Song Mei, Assistant Professor
Departments of Statistics and Electrical Engineering and Computer Sciences, UC Berkeley
Broad 2100A
Abstract:
Neural sequence models based on the transformer architecture have demonstrated remarkable in-context learning (ICL) abilities, where they can perform new tasks when prompted with training and test examples, without any parameter update to the model. In this talk, we theoretically investigate the strong ICL abilities of transformers. We first provide a statistical theory for transformers to perform ICL by deriving end-to-end quantitative results for the expressive power, in-context prediction power, and sample complexity of pre-training.

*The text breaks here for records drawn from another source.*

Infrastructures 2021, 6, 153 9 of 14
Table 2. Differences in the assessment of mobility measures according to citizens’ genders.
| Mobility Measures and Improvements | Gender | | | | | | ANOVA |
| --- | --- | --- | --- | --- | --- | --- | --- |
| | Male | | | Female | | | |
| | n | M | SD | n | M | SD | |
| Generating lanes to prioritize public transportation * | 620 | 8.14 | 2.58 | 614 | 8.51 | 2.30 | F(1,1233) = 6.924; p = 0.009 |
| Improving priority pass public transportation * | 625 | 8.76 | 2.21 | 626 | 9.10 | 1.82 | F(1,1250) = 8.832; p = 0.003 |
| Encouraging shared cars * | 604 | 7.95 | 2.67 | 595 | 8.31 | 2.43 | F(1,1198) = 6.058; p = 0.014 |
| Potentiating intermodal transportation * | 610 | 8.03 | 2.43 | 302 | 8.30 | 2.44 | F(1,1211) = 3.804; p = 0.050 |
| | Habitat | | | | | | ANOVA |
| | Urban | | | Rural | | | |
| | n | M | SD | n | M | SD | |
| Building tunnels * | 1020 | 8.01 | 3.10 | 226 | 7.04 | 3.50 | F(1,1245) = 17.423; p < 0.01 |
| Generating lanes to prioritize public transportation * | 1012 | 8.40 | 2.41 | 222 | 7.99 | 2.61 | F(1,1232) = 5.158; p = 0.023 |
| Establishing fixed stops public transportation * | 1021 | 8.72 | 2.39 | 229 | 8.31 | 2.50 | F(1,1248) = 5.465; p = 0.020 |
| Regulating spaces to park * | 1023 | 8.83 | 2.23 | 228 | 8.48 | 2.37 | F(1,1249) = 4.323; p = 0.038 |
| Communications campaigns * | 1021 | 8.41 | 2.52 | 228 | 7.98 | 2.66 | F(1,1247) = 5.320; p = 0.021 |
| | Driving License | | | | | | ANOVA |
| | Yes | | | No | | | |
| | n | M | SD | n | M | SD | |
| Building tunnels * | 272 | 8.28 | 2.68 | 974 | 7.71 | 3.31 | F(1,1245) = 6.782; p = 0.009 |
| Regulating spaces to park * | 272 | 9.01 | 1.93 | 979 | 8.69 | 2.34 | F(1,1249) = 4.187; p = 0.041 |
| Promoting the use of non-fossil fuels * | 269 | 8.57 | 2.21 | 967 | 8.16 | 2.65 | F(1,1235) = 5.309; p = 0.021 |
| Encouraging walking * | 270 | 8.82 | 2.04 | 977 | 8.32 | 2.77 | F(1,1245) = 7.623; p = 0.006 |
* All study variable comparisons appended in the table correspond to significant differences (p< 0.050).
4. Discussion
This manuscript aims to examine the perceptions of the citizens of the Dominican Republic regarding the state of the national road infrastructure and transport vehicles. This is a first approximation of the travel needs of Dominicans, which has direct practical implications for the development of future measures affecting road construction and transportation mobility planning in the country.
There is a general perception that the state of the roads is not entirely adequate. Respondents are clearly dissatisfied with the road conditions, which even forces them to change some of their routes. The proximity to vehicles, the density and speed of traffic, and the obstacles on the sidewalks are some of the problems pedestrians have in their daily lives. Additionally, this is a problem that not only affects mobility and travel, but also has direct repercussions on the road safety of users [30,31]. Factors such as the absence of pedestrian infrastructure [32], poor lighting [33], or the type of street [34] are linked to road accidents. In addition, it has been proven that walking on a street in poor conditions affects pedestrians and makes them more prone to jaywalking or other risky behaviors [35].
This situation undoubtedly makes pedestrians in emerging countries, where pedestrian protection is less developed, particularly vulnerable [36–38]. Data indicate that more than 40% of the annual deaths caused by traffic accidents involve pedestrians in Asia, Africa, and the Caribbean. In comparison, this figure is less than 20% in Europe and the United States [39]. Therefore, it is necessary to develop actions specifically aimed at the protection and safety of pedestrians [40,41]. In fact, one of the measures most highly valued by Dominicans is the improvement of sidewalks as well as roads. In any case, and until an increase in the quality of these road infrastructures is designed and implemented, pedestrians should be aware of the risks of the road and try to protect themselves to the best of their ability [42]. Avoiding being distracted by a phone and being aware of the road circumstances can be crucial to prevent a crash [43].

Concretely, we show that transformers can implement a broad class of standard machine learning algorithms in context, such as least squares, ridge regression, Lasso, convex risk minimization for generalized linear models (such as logistic regression), and gradient descent on two-layer neural networks, with near-optimal predictive power on various in-context data distributions. Building on these “base” ICL algorithms, intriguingly, we show that transformers can implement more complex ICL procedures involving in-context algorithm selection, akin to what a statistician can do in real life—A single transformer can adaptively select different base ICL algorithms—or even perform qualitatively different tasks—on different input sequences, without any explicit prompting of the right algorithm or task.
Bio:
Song Mei is an assistant professor of statistics at UC Berkeley. He received his Ph. D. from Stanford in June 2020. Song’s research lies at the intersection of statistics and machine learning. His recent research interests include high dimensional statistical inference, theory of deep learning, and theory of reinforcement learning.